Insalata Di Riso
|Raw long grain rice||2 Pound|
|Green olives||1 Cup (16 tbs)|
|Ripe black olives||1 Cup (16 tbs) (preferably Gaeta)|
|Gruyere cheese||7 Ounce, diced|
|Cooked ham||7 Ounce, cut into thick slices and diced|
|Roasted red peppers||7 Ounce, cut into thin strips|
|Ripe tomatoes||7 Ounce, skinned and diced|
|Chopped gherkins||To Taste|
|Extra virgin olive oil||1 Cup (16 tbs)|
|Fresh lemon juice||1⁄2 Cup (8 tbs)|
|Dijon mustard||1⁄2 Cup (8 tbs)|
|Coarse salt||To Taste|
|Ground black pepper||To Taste|
|Black olives||1 Tablespoon|
|Roasted red peppers||3|
1. Cook rice al dente as per the instructions on package. Be careful not to overcook.

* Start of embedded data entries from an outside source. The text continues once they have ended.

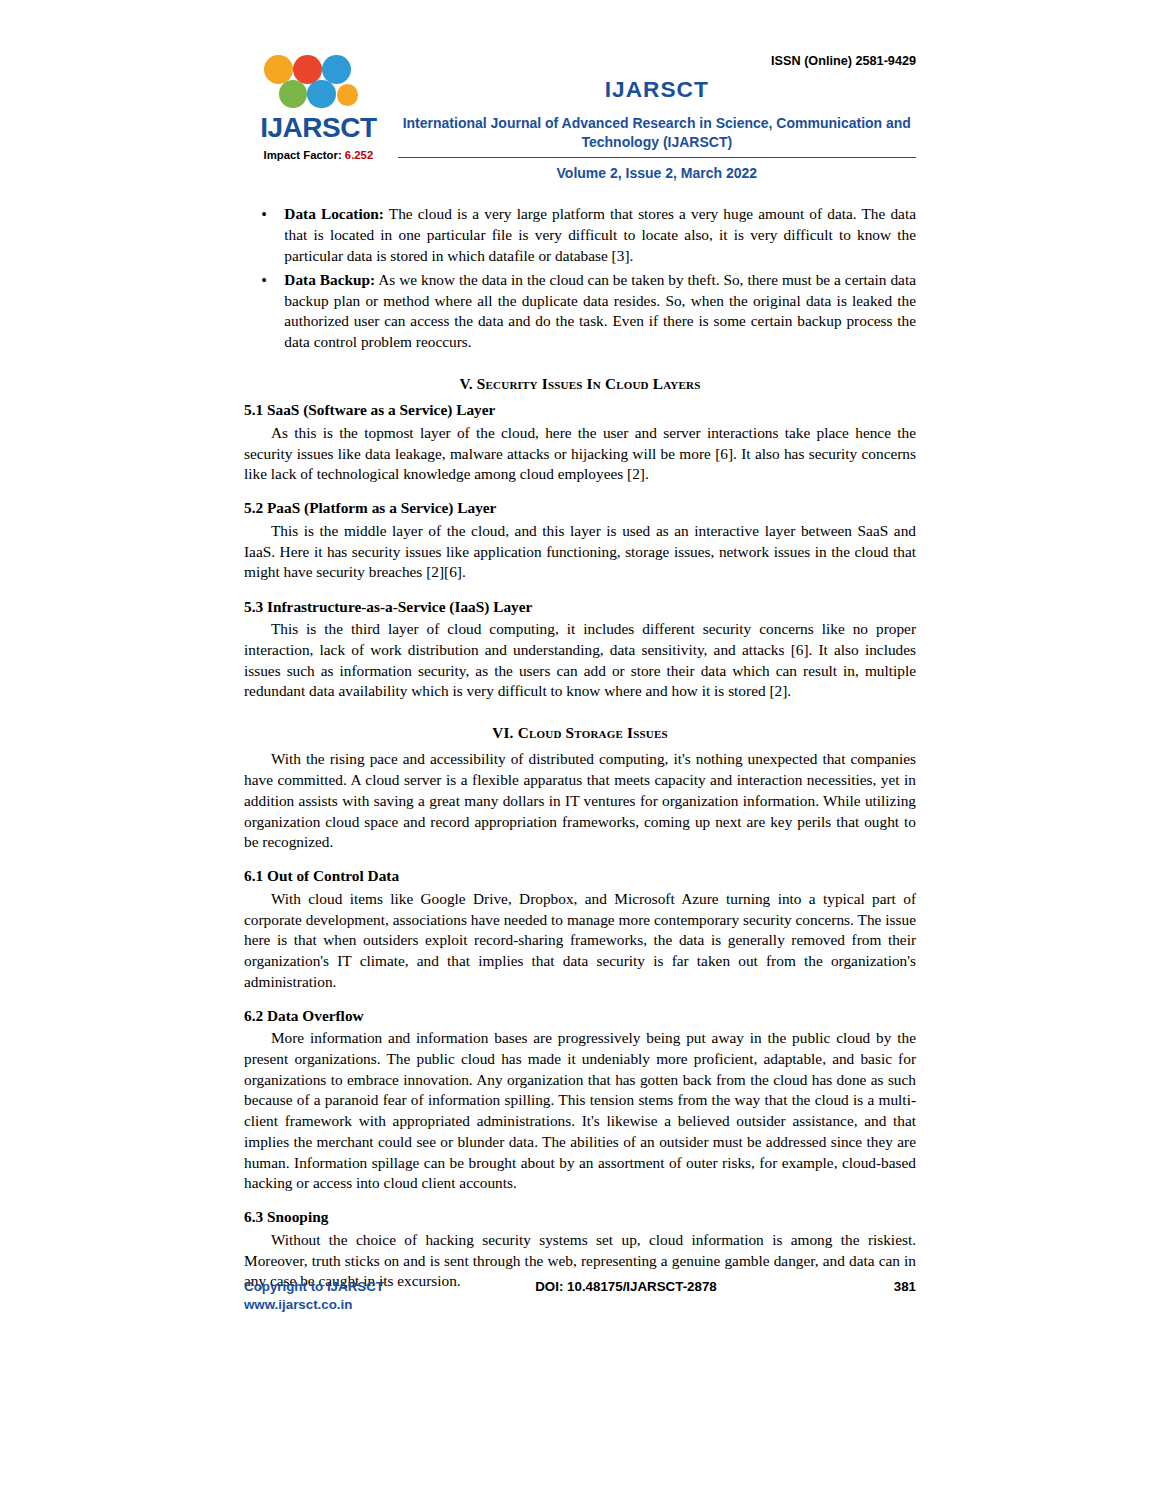IJARSCT
Impact Factor: 6.252
ISSN (Online) 2581-9429
IJARSCT
International Journal of Advanced Research in Science, Communication and Technology (IJARSCT)
Volume 2, Issue 2, March 2022
Data Location: The cloud is a very large platform that stores a very huge amount of data. The data that is located in one particular file is very difficult to locate also, it is very difficult to know the particular data is stored in which datafile or database [3].
Data Backup: As we know the data in the cloud can be taken by theft. So, there must be a certain data backup plan or method where all the duplicate data resides. So, when the original data is leaked the authorized user can access the data and do the task. Even if there is some certain backup process the data control problem reoccurs.
V. Security Issues In Cloud Layers
5.1 SaaS (Software as a Service) Layer
As this is the topmost layer of the cloud, here the user and server interactions take place hence the security issues like data leakage, malware attacks or hijacking will be more [6]. It also has security concerns like lack of technological knowledge among cloud employees [2].
5.2 PaaS (Platform as a Service) Layer
This is the middle layer of the cloud, and this layer is used as an interactive layer between SaaS and IaaS. Here it has security issues like application functioning, storage issues, network issues in the cloud that might have security breaches [2][6].
5.3 Infrastructure-as-a-Service (IaaS) Layer
This is the third layer of cloud computing, it includes different security concerns like no proper interaction, lack of work distribution and understanding, data sensitivity, and attacks [6]. It also includes issues such as information security, as the users can add or store their data which can result in, multiple redundant data availability which is very difficult to know where and how it is stored [2].
VI. Cloud Storage Issues
With the rising pace and accessibility of distributed computing, it's nothing unexpected that companies have committed. A cloud server is a flexible apparatus that meets capacity and interaction necessities, yet in addition assists with saving a great many dollars in IT ventures for organization information. While utilizing organization cloud space and record appropriation frameworks, coming up next are key perils that ought to be recognized.
6.1 Out of Control Data
With cloud items like Google Drive, Dropbox, and Microsoft Azure turning into a typical part of corporate development, associations have needed to manage more contemporary security concerns. The issue here is that when outsiders exploit record-sharing frameworks, the data is generally removed from their organization's IT climate, and that implies that data security is far taken out from the organization's administration.
6.2 Data Overflow
More information and information bases are progressively being put away in the public cloud by the present organizations. The public cloud has made it undeniably more proficient, adaptable, and basic for organizations to embrace innovation. Any organization that has gotten back from the cloud has done as such because of a paranoid fear of information spilling. This tension stems from the way that the cloud is a multi-client framework with appropriated administrations. It's likewise a believed outsider assistance, and that implies the merchant could see or blunder data. The abilities of an outsider must be addressed since they are human. Information spillage can be brought about by an assortment of outer risks, for example, cloud-based hacking or access into cloud client accounts.
6.3 Snooping
Without the choice of hacking security systems set up, cloud information is among the riskiest. Moreover, truth sticks on and is sent through the web, representing a genuine gamble danger, and data can in any case be caught in its excursion.
Copyright to IJARSCT
www.ijarsct.co.in
DOI: 10.48175/IJARSCT-2878
381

2. Drain excess water. Spread rice on clean towels to dry the water.
3. Prepare salad ingredients.
4. Turn in a large chilled bowl. Add the cold rice and mix gently.
5. Add tomatoes if serving at once or else add later.
6. In a small bowl add lemon juice, mustard and lemon juice. Mix well and beat using a fork.
7. Add pepper and salt as per taste.
8. Pour on rice mixture.
9. Serve with black olives and pepper garnish.